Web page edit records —
◇ ◇ ◇

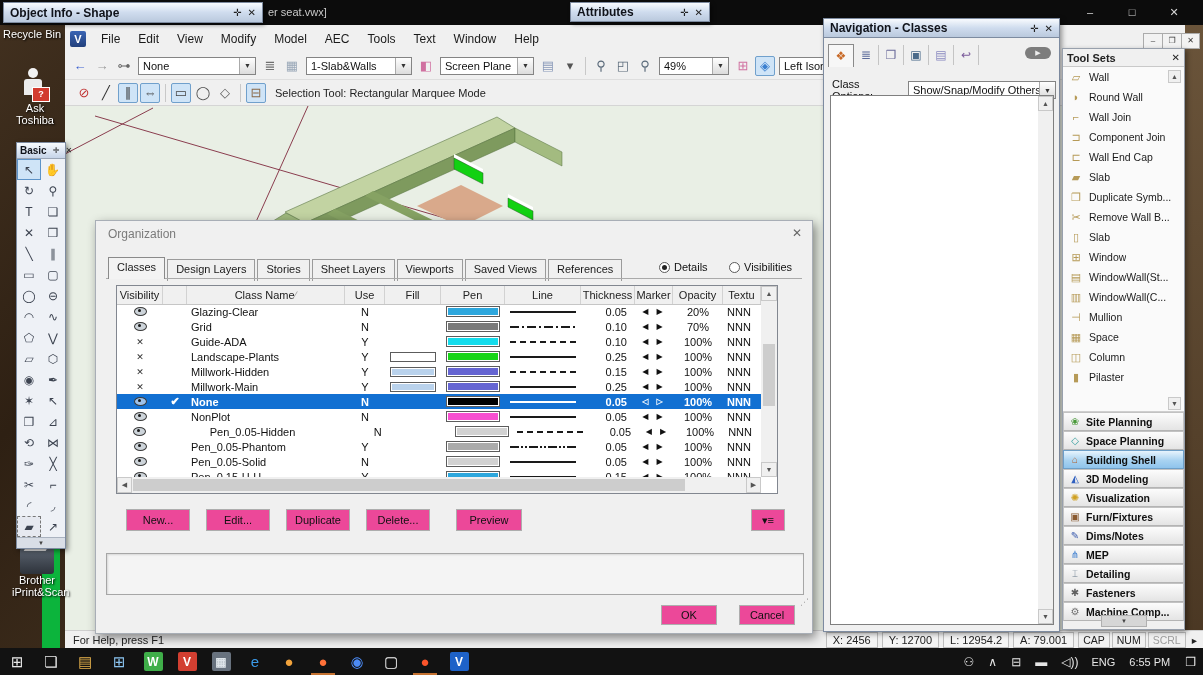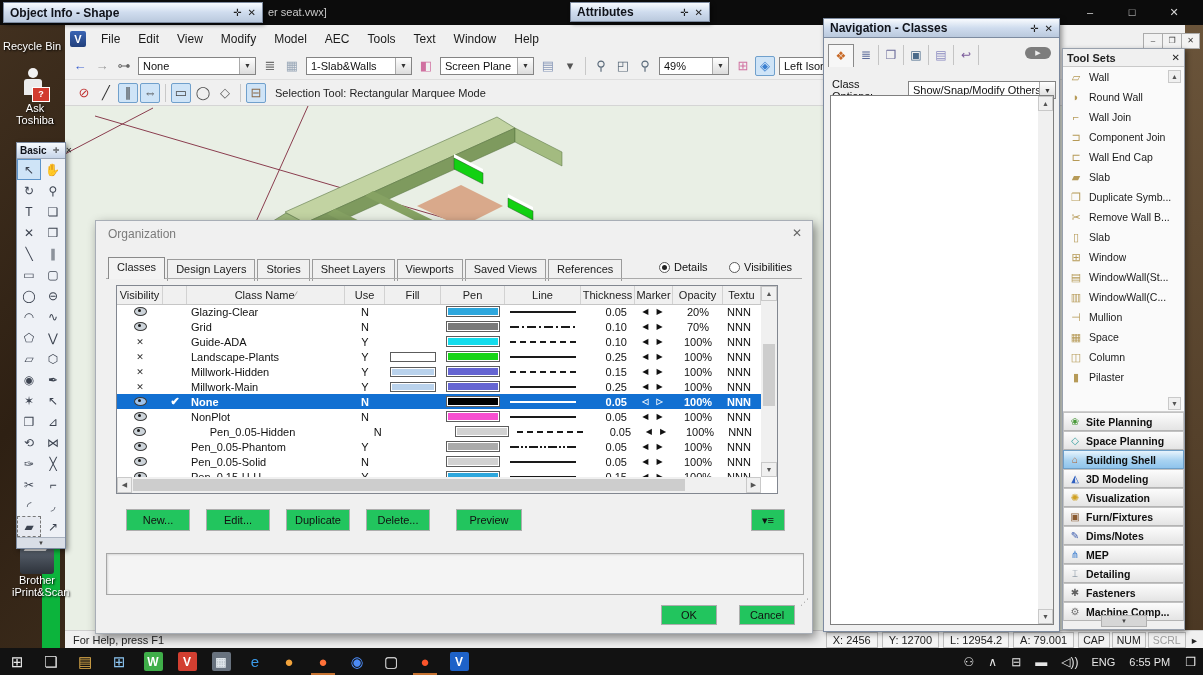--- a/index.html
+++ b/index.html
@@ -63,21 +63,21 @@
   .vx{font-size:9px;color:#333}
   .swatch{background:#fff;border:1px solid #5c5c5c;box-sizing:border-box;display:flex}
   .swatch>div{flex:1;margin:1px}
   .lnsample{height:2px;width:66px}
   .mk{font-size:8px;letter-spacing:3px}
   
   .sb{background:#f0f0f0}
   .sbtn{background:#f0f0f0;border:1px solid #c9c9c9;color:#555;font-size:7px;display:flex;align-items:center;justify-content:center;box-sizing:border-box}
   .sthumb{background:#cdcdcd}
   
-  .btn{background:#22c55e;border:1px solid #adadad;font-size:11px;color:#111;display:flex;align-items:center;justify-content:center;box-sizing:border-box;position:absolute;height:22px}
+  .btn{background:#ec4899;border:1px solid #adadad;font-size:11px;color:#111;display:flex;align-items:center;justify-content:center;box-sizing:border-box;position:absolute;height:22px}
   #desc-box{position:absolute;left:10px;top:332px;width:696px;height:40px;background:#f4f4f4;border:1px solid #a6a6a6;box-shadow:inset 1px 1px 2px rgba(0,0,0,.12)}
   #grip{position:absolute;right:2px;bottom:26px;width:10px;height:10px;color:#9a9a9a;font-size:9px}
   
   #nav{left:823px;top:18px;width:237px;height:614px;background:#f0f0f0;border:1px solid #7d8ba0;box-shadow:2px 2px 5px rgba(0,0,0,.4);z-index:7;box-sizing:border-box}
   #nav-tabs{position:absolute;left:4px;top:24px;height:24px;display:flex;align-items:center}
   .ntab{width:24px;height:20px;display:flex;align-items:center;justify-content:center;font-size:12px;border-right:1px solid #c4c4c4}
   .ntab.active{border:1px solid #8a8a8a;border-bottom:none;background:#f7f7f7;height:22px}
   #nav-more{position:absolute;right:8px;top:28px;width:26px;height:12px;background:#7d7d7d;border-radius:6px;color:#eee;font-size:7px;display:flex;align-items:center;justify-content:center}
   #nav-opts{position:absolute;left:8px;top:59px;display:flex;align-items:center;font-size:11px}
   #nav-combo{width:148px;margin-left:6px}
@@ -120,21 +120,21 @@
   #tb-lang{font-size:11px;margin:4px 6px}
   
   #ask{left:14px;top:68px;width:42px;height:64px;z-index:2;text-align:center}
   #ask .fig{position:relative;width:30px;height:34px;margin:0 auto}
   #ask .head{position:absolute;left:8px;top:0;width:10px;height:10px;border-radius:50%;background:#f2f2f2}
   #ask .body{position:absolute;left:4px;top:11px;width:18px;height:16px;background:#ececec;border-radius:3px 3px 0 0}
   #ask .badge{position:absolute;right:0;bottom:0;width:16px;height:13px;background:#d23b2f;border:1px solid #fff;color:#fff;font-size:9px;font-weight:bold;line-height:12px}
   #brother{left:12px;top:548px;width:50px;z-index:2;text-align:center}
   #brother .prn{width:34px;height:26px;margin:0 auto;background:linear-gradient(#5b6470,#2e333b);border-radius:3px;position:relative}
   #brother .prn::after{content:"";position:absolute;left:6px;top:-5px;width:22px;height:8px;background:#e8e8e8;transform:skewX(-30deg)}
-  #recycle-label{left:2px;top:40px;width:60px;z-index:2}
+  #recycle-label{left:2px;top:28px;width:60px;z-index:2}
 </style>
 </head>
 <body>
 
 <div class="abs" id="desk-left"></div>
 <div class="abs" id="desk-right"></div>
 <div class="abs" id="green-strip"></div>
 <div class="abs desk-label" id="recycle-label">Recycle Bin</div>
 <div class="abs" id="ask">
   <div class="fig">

◇ ◇ ◇

Work request — Reproduce all entries without any change, and omit the pictures.

Exercise solution —
--- a/index.html
+++ b/index.html
@@ -63,21 +63,21 @@
   .vx{font-size:9px;color:#333}
   .swatch{background:#fff;border:1px solid #5c5c5c;box-sizing:border-box;display:flex}
   .swatch>div{flex:1;margin:1px}
   .lnsample{height:2px;width:66px}
   .mk{font-size:8px;letter-spacing:3px}
   
   .sb{background:#f0f0f0}
   .sbtn{background:#f0f0f0;border:1px solid #c9c9c9;color:#555;font-size:7px;display:flex;align-items:center;justify-content:center;box-sizing:border-box}
   .sthumb{background:#cdcdcd}
   
-  .btn{background:#22c55e;border:1px solid #adadad;font-size:11px;color:#111;display:flex;align-items:center;justify-content:center;box-sizing:border-box;position:absolute;height:22px}
+  .btn{background:#ec4899;border:1px solid #adadad;font-size:11px;color:#111;display:flex;align-items:center;justify-content:center;box-sizing:border-box;position:absolute;height:22px}
   #desc-box{position:absolute;left:10px;top:332px;width:696px;height:40px;background:#f4f4f4;border:1px solid #a6a6a6;box-shadow:inset 1px 1px 2px rgba(0,0,0,.12)}
   #grip{position:absolute;right:2px;bottom:26px;width:10px;height:10px;color:#9a9a9a;font-size:9px}
   
   #nav{left:823px;top:18px;width:237px;height:614px;background:#f0f0f0;border:1px solid #7d8ba0;box-shadow:2px 2px 5px rgba(0,0,0,.4);z-index:7;box-sizing:border-box}
   #nav-tabs{position:absolute;left:4px;top:24px;height:24px;display:flex;align-items:center}
   .ntab{width:24px;height:20px;display:flex;align-items:center;justify-content:center;font-size:12px;border-right:1px solid #c4c4c4}
   .ntab.active{border:1px solid #8a8a8a;border-bottom:none;background:#f7f7f7;height:22px}
   #nav-more{position:absolute;right:8px;top:28px;width:26px;height:12px;background:#7d7d7d;border-radius:6px;color:#eee;font-size:7px;display:flex;align-items:center;justify-content:center}
   #nav-opts{position:absolute;left:8px;top:59px;display:flex;align-items:center;font-size:11px}
   #nav-combo{width:148px;margin-left:6px}
@@ -120,21 +120,21 @@
   #tb-lang{font-size:11px;margin:4px 6px}
   
   #ask{left:14px;top:68px;width:42px;height:64px;z-index:2;text-align:center}
   #ask .fig{position:relative;width:30px;height:34px;margin:0 auto}
   #ask .head{position:absolute;left:8px;top:0;width:10px;height:10px;border-radius:50%;background:#f2f2f2}
   #ask .body{position:absolute;left:4px;top:11px;width:18px;height:16px;background:#ececec;border-radius:3px 3px 0 0}
   #ask .badge{position:absolute;right:0;bottom:0;width:16px;height:13px;background:#d23b2f;border:1px solid #fff;color:#fff;font-size:9px;font-weight:bold;line-height:12px}
   #brother{left:12px;top:548px;width:50px;z-index:2;text-align:center}
   #brother .prn{width:34px;height:26px;margin:0 auto;background:linear-gradient(#5b6470,#2e333b);border-radius:3px;position:relative}
   #brother .prn::after{content:"";position:absolute;left:6px;top:-5px;width:22px;height:8px;background:#e8e8e8;transform:skewX(-30deg)}
-  #recycle-label{left:2px;top:40px;width:60px;z-index:2}
+  #recycle-label{left:2px;top:28px;width:60px;z-index:2}
 </style>
 </head>
 <body>
 
 <div class="abs" id="desk-left"></div>
 <div class="abs" id="desk-right"></div>
 <div class="abs" id="green-strip"></div>
 <div class="abs desk-label" id="recycle-label">Recycle Bin</div>
 <div class="abs" id="ask">
   <div class="fig">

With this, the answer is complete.